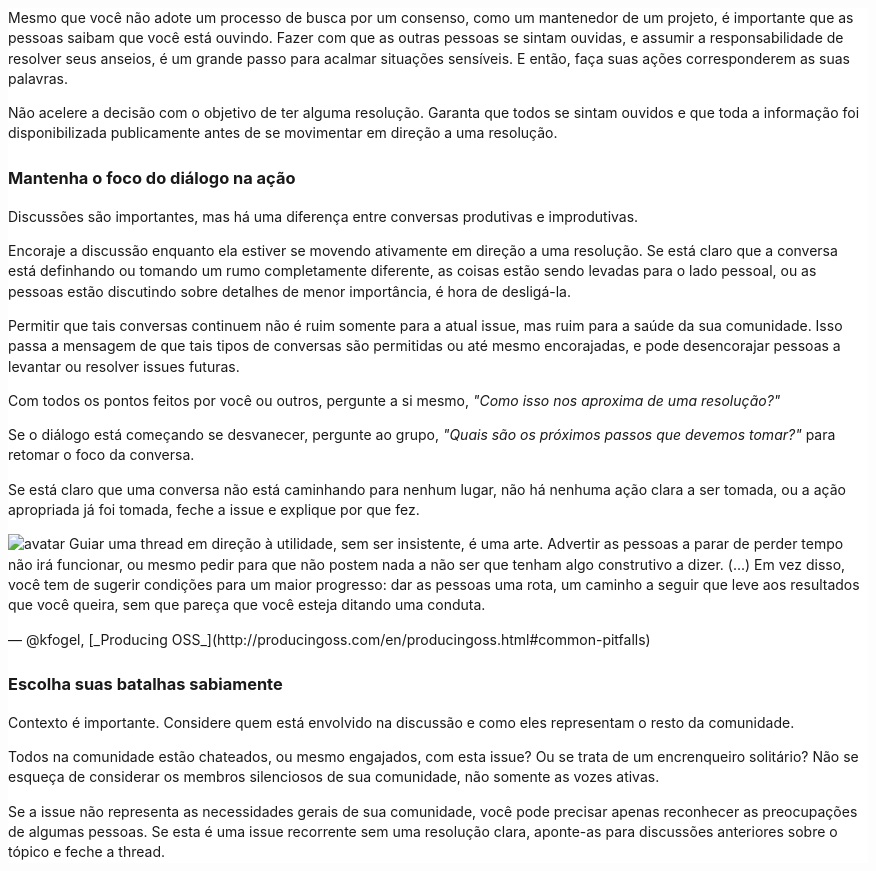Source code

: Mesmo que você não adote um processo de busca por um consenso, como um mantenedor de um projeto, é importante que as pessoas saibam que você está ouvindo. Fazer com que as outras pessoas se sintam ouvidas, e assumir a responsabilidade de resolver seus anseios, é um grande passo para acalmar situações sensíveis. E então, faça suas ações corresponderem as suas palavras.

Não acelere a decisão com o objetivo de ter alguma resolução. Garanta que todos se sintam ouvidos e que toda a informação foi disponibilizada publicamente antes de se movimentar em direção a uma resolução.

### Mantenha o foco do diálogo na ação

Discussões são importantes, mas há uma diferença entre conversas produtivas e improdutivas.

Encoraje a discussão enquanto ela estiver se movendo ativamente em direção a uma resolução. Se está claro que a conversa está definhando ou tomando um rumo completamente diferente, as coisas estão sendo levadas para o lado pessoal, ou as pessoas estão discutindo sobre detalhes de menor importância, é hora de desligá-la.

Permitir que tais conversas continuem não é ruim somente para a atual issue, mas ruim para a saúde da sua comunidade. Isso passa a mensagem de que tais tipos de conversas são permitidas ou até mesmo encorajadas, e pode desencorajar pessoas a levantar ou resolver issues futuras.

Com todos os pontos feitos por você ou outros, pergunte a si mesmo, _"Como isso nos aproxima de uma resolução?"_

Se o diálogo está começando se desvanecer, pergunte ao grupo, _"Quais são os próximos passos que devemos tomar?"_ para retomar o foco da conversa.

Se está claro que uma conversa não está caminhando para nenhum lugar, não há nenhuma ação clara a ser tomada, ou a ação apropriada já foi tomada, feche a issue e explique por que fez.

<aside markdown="1" class="pquote">
  <img src="https://avatars.githubusercontent.com/kfogel?s=180" class="pquote-avatar" alt="avatar">
  Guiar uma thread em direção à utilidade, sem ser insistente, é uma arte. Advertir as pessoas a parar de perder tempo não irá funcionar, ou mesmo pedir para que não postem nada a não ser que tenham algo construtivo a dizer. (...) Em vez disso, você tem de sugerir condições para um maior progresso: dar as pessoas uma rota, um caminho a seguir que leve aos resultados que você queira, sem que pareça que você esteja ditando uma conduta.
  <p markdown="1" class="pquote-credit">
  — @kfogel, [_Producing OSS_](http://producingoss.com/en/producingoss.html#common-pitfalls)
  </p>
</aside>

### Escolha suas batalhas sabiamente

Contexto é importante. Considere quem está envolvido na discussão e como eles representam o resto da comunidade.

Todos na comunidade estão chateados, ou mesmo engajados, com esta issue? Ou se trata de um encrenqueiro solitário? Não se esqueça de considerar os membros silenciosos de sua comunidade, não somente as vozes ativas.

Se a issue não representa as necessidades gerais de sua comunidade, você pode precisar apenas reconhecer as preocupações de algumas pessoas. Se esta é uma issue recorrente sem uma resolução clara, aponte-as para discussões anteriores sobre o tópico e feche a thread.
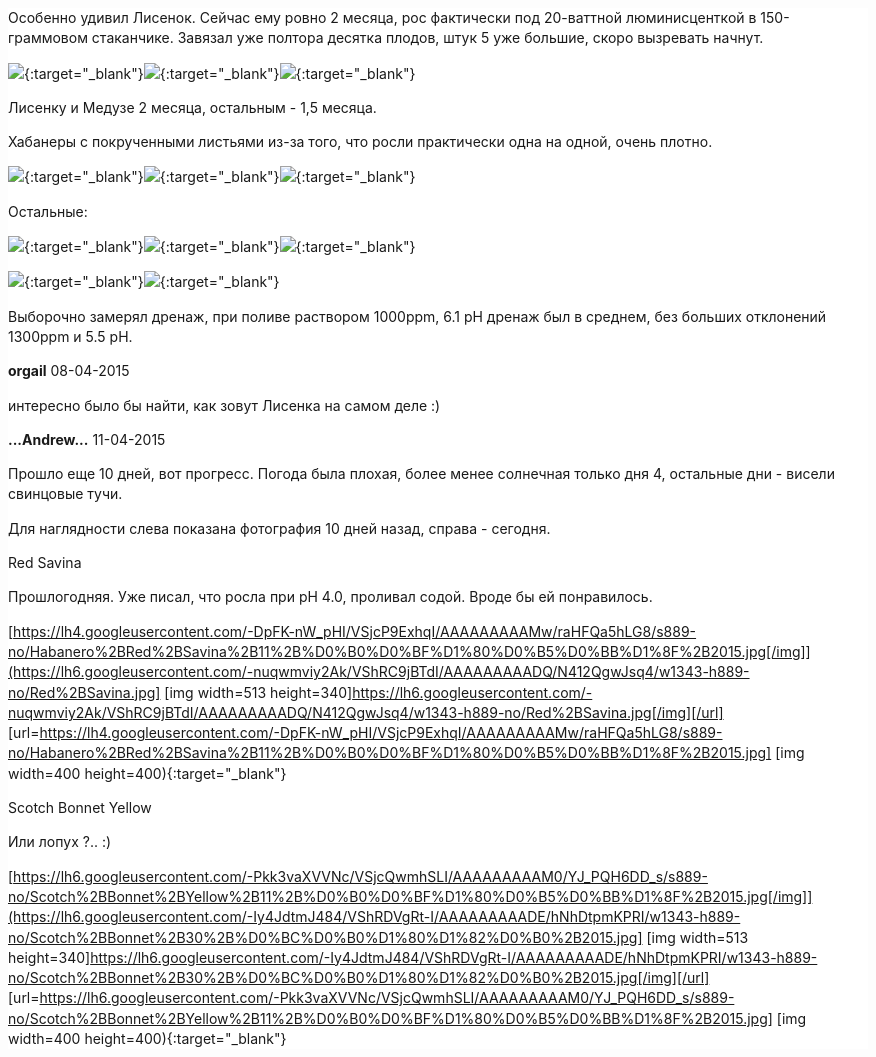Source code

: Особенно удивил Лисенок. Сейчас ему ровно 2 месяца, рос фактически под 20-ваттной люминисценткой в 150-граммовом стаканчике. Завязал уже полтора десятка плодов, штук 5 уже большие, скоро вызревать начнут.

[![](/imagehost2/thumbs/1rrr.jpg)](https://t.me/ponics_ru_files/14321){:target="_blank"}[![](/imagehost2/thumbs/2qgq.jpg)](https://t.me/ponics_ru_files/14322){:target="_blank"}[![](/imagehost2/thumbs/3rfr.jpg)](https://t.me/ponics_ru_files/14323){:target="_blank"}

Лисенку и Медузе 2 месяца, остальным - 1,5 месяца.

Хабанеры с покрученными листьями из-за того, что росли практически одна на одной, очень плотно.

[![](/imagehost2/thumbs/habanerogold.jpg)](https://t.me/ponics_ru_files/14324){:target="_blank"}[![](/imagehost2/thumbs/habaneropeach.jpg)](https://t.me/ponics_ru_files/14325){:target="_blank"}[![](/imagehost2/thumbs/habanerored.jpg)](https://t.me/ponics_ru_files/14326){:target="_blank"}

Остальные:

[![](/imagehost2/thumbs/ajiornamentalbvb.jpg)](https://t.me/ponics_ru_files/14327){:target="_blank"}[![](/imagehost2/thumbs/bmb.jpg)](https://t.me/ponics_ru_files/14328){:target="_blank"}[![](/imagehost2/thumbs/2cnc.jpg)](https://t.me/ponics_ru_files/14329){:target="_blank"}

[![](/imagehost2/thumbs/yqy.jpg)](https://t.me/ponics_ru_files/14330){:target="_blank"}[![](/imagehost2/thumbs/kjk.jpg)](https://t.me/ponics_ru_files/14331){:target="_blank"}

Выборочно замерял дренаж, при поливе раствором 1000ppm, 6.1 рН дренаж был в среднем, без больших отклонений 1300ppm и 5.5 рН.


**orgail** 08-04-2015

интересно было бы найти, как зовут Лисенка на самом деле :)


**...Andrew...** 11-04-2015

Прошло еще 10 дней, вот прогресс. Погода была плохая, более менее солнечная только дня 4, остальные дни - висели свинцовые тучи. 

Для наглядности слева показана фотография 10 дней назад, справа - сегодня.

Red Savina

Прошлогодняя. Уже писал, что росла при рН 4.0, проливал содой. Вроде бы ей понравилось.

[https://lh4.googleusercontent.com/-DpFK-nW_pHI/VSjcP9ExhqI/AAAAAAAAAMw/raHFQa5hLG8/s889-no/Habanero%2BRed%2BSavina%2B11%2B%D0%B0%D0%BF%D1%80%D0%B5%D0%BB%D1%8F%2B2015.jpg[/img]](https://lh6.googleusercontent.com/-nuqwmviy2Ak/VShRC9jBTdI/AAAAAAAAADQ/N412QgwJsq4/w1343-h889-no/Red%2BSavina.jpg] [img width=513 height=340]https://lh6.googleusercontent.com/-nuqwmviy2Ak/VShRC9jBTdI/AAAAAAAAADQ/N412QgwJsq4/w1343-h889-no/Red%2BSavina.jpg[/img][/url] [url=https://lh4.googleusercontent.com/-DpFK-nW_pHI/VSjcP9ExhqI/AAAAAAAAAMw/raHFQa5hLG8/s889-no/Habanero%2BRed%2BSavina%2B11%2B%D0%B0%D0%BF%D1%80%D0%B5%D0%BB%D1%8F%2B2015.jpg] [img width=400 height=400){:target="_blank"}

Scotch Bonnet Yellow

Или лопух ?.. :)

[https://lh6.googleusercontent.com/-Pkk3vaXVVNc/VSjcQwmhSLI/AAAAAAAAAM0/YJ_PQH6DD_s/s889-no/Scotch%2BBonnet%2BYellow%2B11%2B%D0%B0%D0%BF%D1%80%D0%B5%D0%BB%D1%8F%2B2015.jpg[/img]](https://lh6.googleusercontent.com/-Iy4JdtmJ484/VShRDVgRt-I/AAAAAAAAADE/hNhDtpmKPRI/w1343-h889-no/Scotch%2BBonnet%2B30%2B%D0%BC%D0%B0%D1%80%D1%82%D0%B0%2B2015.jpg] [img width=513 height=340]https://lh6.googleusercontent.com/-Iy4JdtmJ484/VShRDVgRt-I/AAAAAAAAADE/hNhDtpmKPRI/w1343-h889-no/Scotch%2BBonnet%2B30%2B%D0%BC%D0%B0%D1%80%D1%82%D0%B0%2B2015.jpg[/img][/url] [url=https://lh6.googleusercontent.com/-Pkk3vaXVVNc/VSjcQwmhSLI/AAAAAAAAAM0/YJ_PQH6DD_s/s889-no/Scotch%2BBonnet%2BYellow%2B11%2B%D0%B0%D0%BF%D1%80%D0%B5%D0%BB%D1%8F%2B2015.jpg] [img width=400 height=400){:target="_blank"}

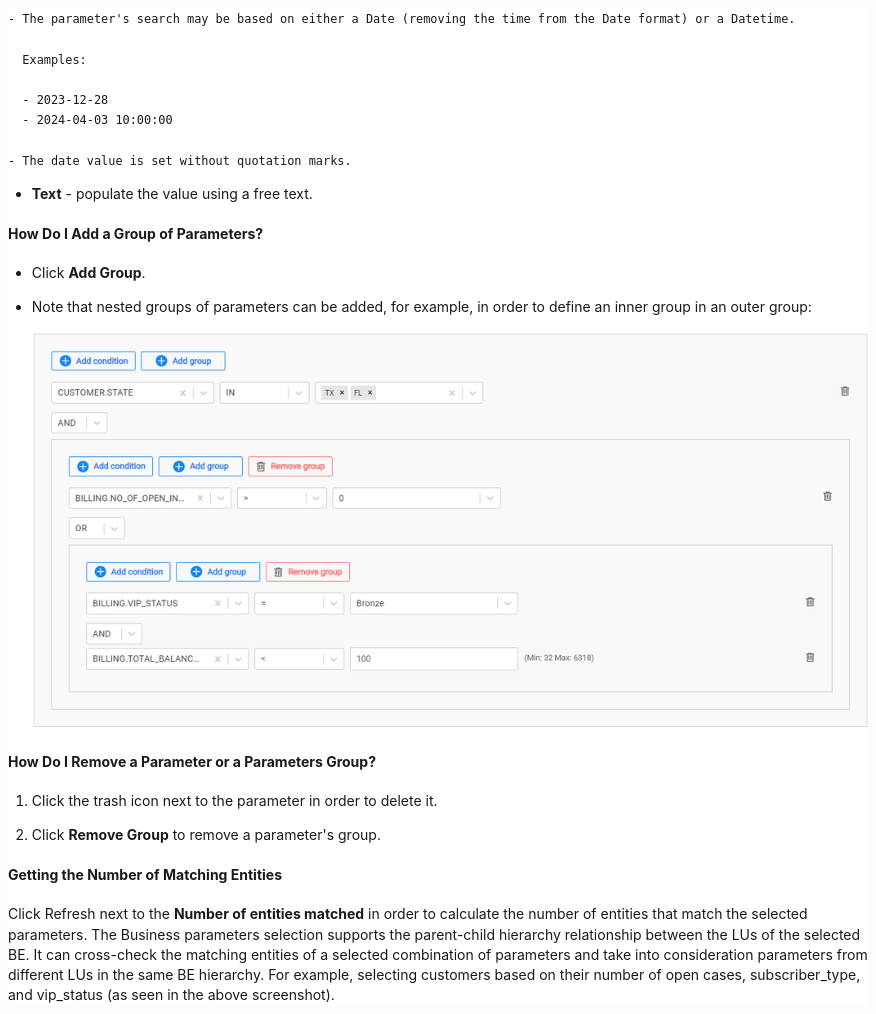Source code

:     - The parameter's search may be based on either a Date (removing the time from the Date format) or a Datetime.

      Examples:

      - 2023-12-28
      - 2024-04-03 10:00:00

    - The date value is set without quotation marks.

- **Text** - populate the value using a free text.

  

#### How Do I Add a Group of Parameters?

- Click **Add Group**.

- Note that nested groups of parameters can be added, for example, in order to define an inner group in an outer group:

  ![task parameters grouping](images/task_parameters_grouping.png)

  

#### How Do I Remove a Parameter or a Parameters Group?

1. Click the trash icon next to the parameter in order to delete it.

2. Click **Remove Group** to remove a parameter's group.

   

#### Getting the Number of Matching Entities

Click Refresh next to the **Number of entities matched** in order to calculate the number of entities that match the selected parameters. The Business parameters selection supports the parent-child hierarchy relationship between the LUs of the selected BE. It can cross-check the matching entities of a selected combination of parameters and take into consideration parameters from different LUs in the same BE hierarchy. For example, selecting customers based on their number of open cases, subscriber_type, and vip_status (as seen in the above screenshot).
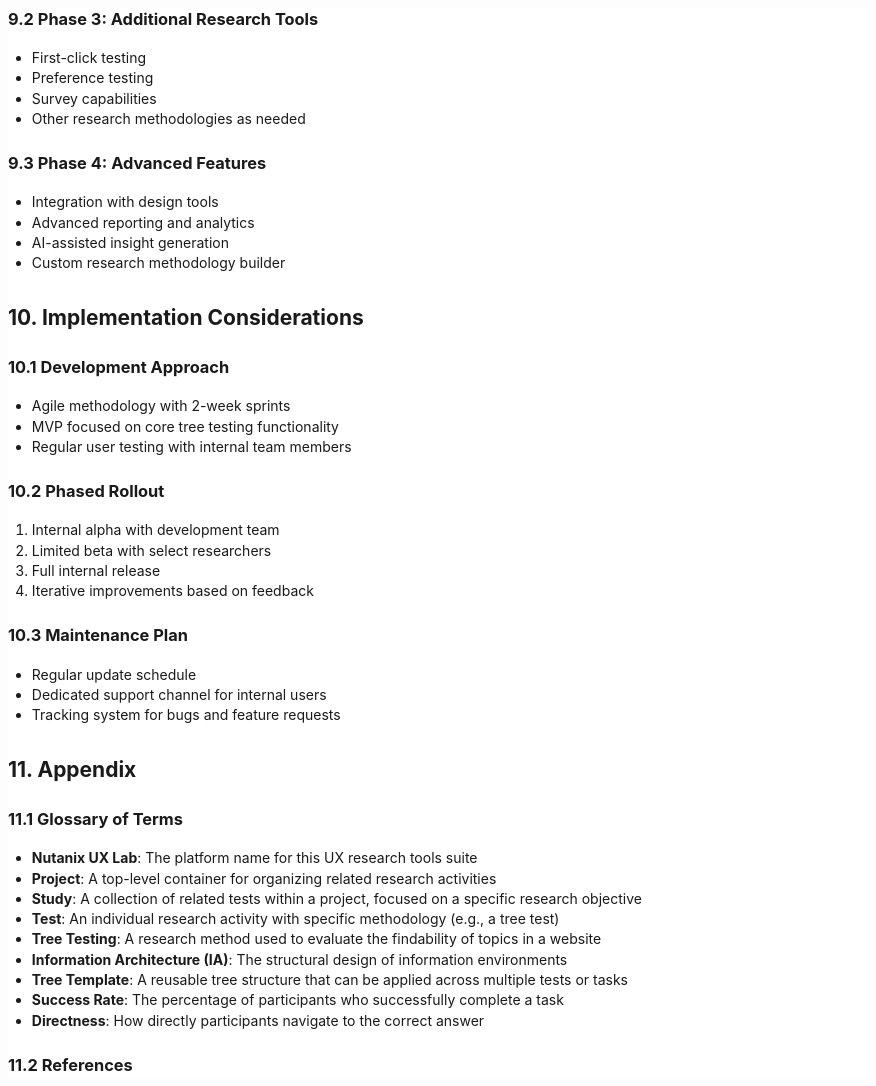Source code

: ### 9.2 Phase 3: Additional Research Tools

- First-click testing
- Preference testing
- Survey capabilities
- Other research methodologies as needed

### 9.3 Phase 4: Advanced Features

- Integration with design tools
- Advanced reporting and analytics
- AI-assisted insight generation
- Custom research methodology builder

## 10. Implementation Considerations

### 10.1 Development Approach

- Agile methodology with 2-week sprints
- MVP focused on core tree testing functionality
- Regular user testing with internal team members

### 10.2 Phased Rollout

1. Internal alpha with development team
2. Limited beta with select researchers
3. Full internal release
4. Iterative improvements based on feedback

### 10.3 Maintenance Plan

- Regular update schedule
- Dedicated support channel for internal users
- Tracking system for bugs and feature requests

## 11. Appendix

### 11.1 Glossary of Terms

- **Nutanix UX Lab**: The platform name for this UX research tools suite
- **Project**: A top-level container for organizing related research activities
- **Study**: A collection of related tests within a project, focused on a specific research objective
- **Test**: An individual research activity with specific methodology (e.g., a tree test)
- **Tree Testing**: A research method used to evaluate the findability of topics in a website
- **Information Architecture (IA)**: The structural design of information environments
- **Tree Template**: A reusable tree structure that can be applied across multiple tests or tasks
- **Success Rate**: The percentage of participants who successfully complete a task
- **Directness**: How directly participants navigate to the correct answer

### 11.2 References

--------------------------------

EXERCISE INSTRUCTIONS: Go through the records line by line, and copy each line that holds the string "class".

RESULT:
<aside markdown="1" class="pquote">
  <img src="https://avatars.githubusercontent.com/kfogel?s=180" class="pquote-avatar" alt="avatar">
  <p markdown="1" class="pquote-credit">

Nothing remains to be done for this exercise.